Whether or not it would've been better to just have a cure or to resurrect him is a debatable question with no right or wrong answer. It depends on what they do with it next season. But if you can accept Spock being resurrected through something as wonky as Genesis, then you can accept Picard being resurrected by having his essence transferred into another body. Something that's more grounded in science-fiction than the fantasy that was TSFS.
More succinctly: I think it was a way to cure Picard of his Irumodic Syndrome without actually having to come up with a cure for it, so that Irumodic Syndrome could be and remain uncurable.

EDITED TO ADD:
And it was a way to have Picard be able to have a heart-to-heart with Data. Something missing from NEM and -- even though it wasn't the same -- something closer to being along the lines of Kirk and Spock at the end of TWOK, where there was a heart-to-heart there as well. Having Picard and Data both at the crossroads of death put them on equal footing and in a "neutral" setting to be able to interact with each other.
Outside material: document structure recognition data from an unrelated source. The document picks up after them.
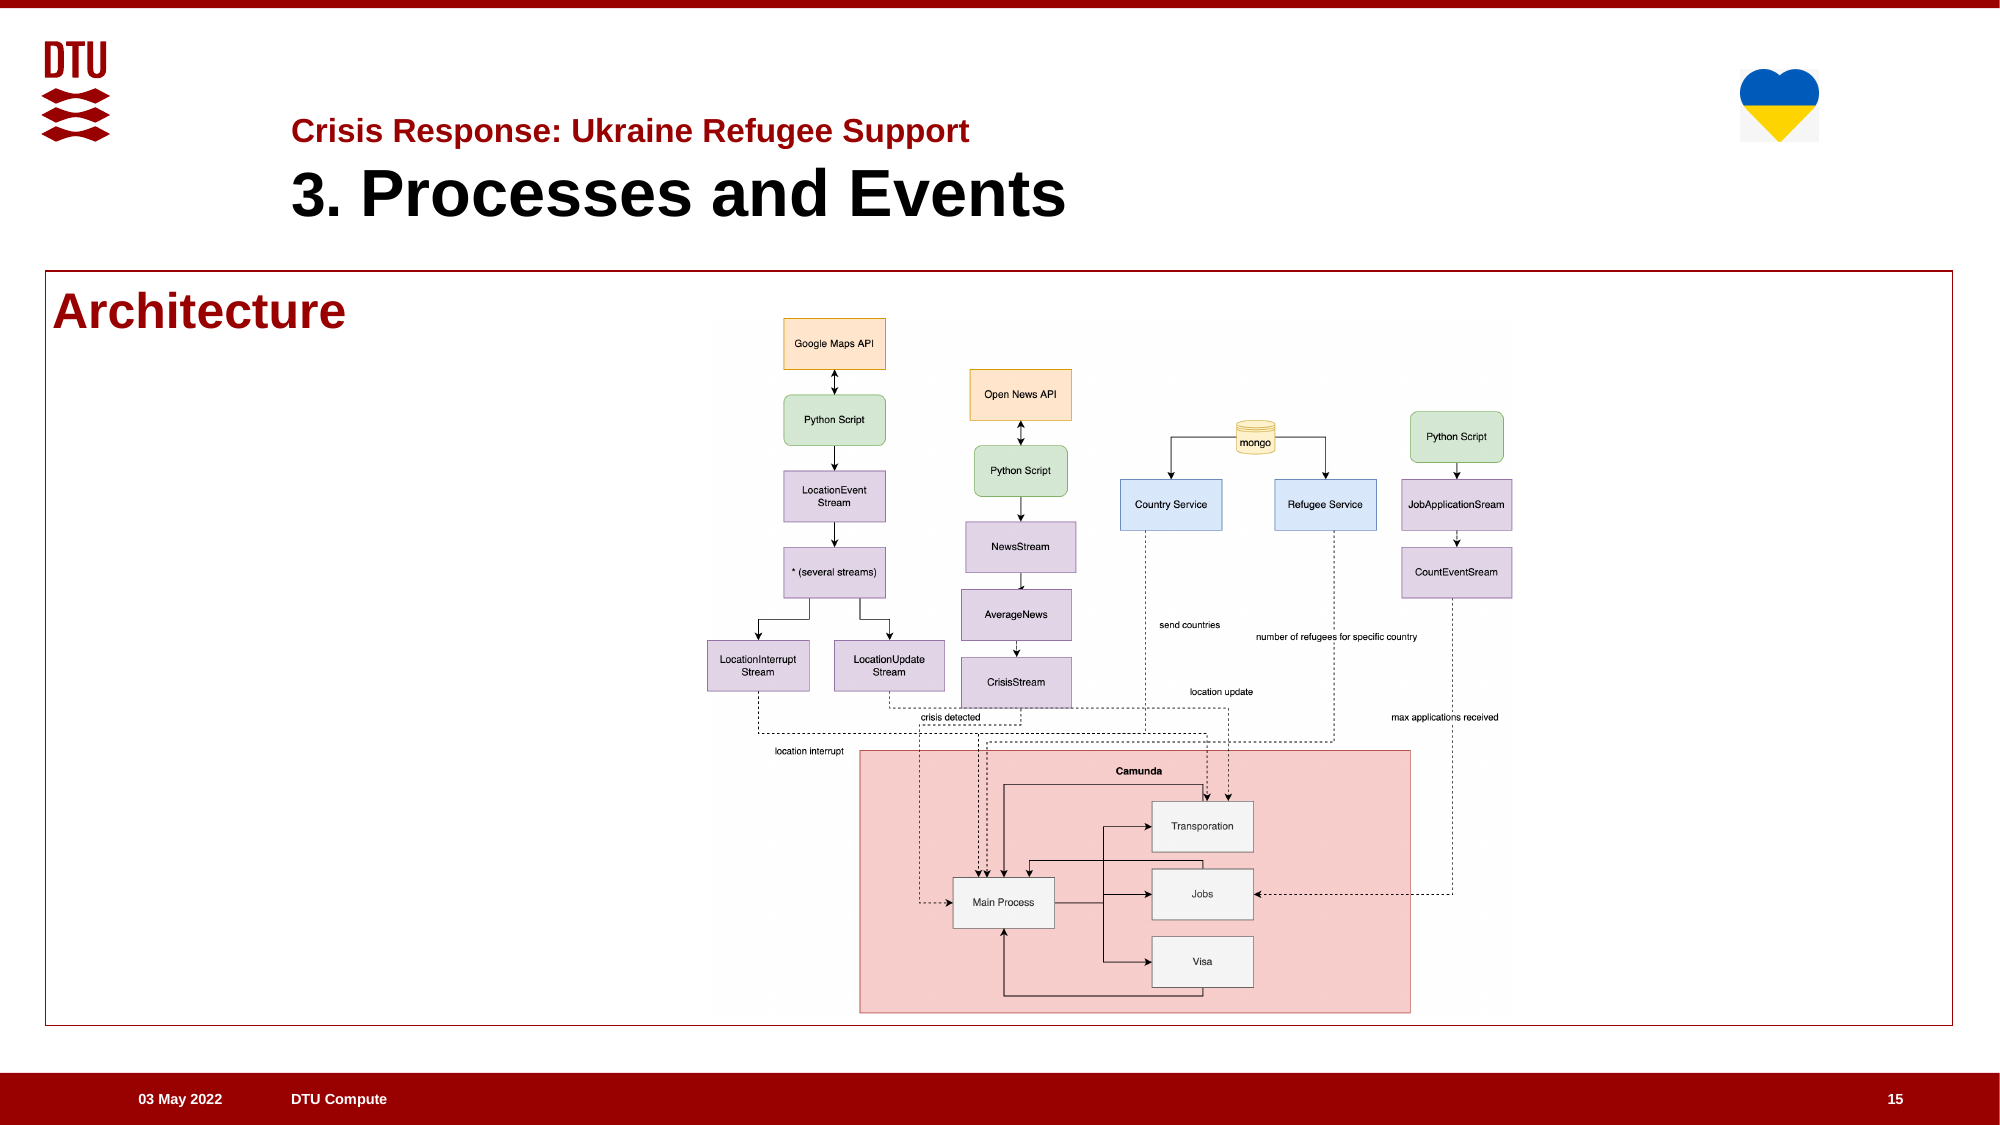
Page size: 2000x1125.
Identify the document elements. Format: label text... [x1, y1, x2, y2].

list Architecture [52, 278, 1946, 1019]
slide_number 15 [1887, 1073, 1959, 1125]
title Crisis Response: Ukraine Refugee Support 3. Processes and Events [291, 69, 1819, 230]
text_box [45, 271, 1953, 1026]
picture [706, 318, 1514, 1015]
Data's sacrifice in NEM and his farewell to Picard in PIC S1 combined together are the equivalent of Spock's sacrifice and farewell to Kirk in TWOK.

Data's revival in PIC S3 from what was downloaded into B-4, and the integration of his mind into his new body, is the equivalent of Spock's arc in TSFS.

When Data is fighting with Lore in his own mind and finding his way back to himself, I think it's the dramatization of Data fighting his way back to who he was. It's kind of like Spock finding his way back to himself in TVH. This last analogy is the broadest of broad strokes.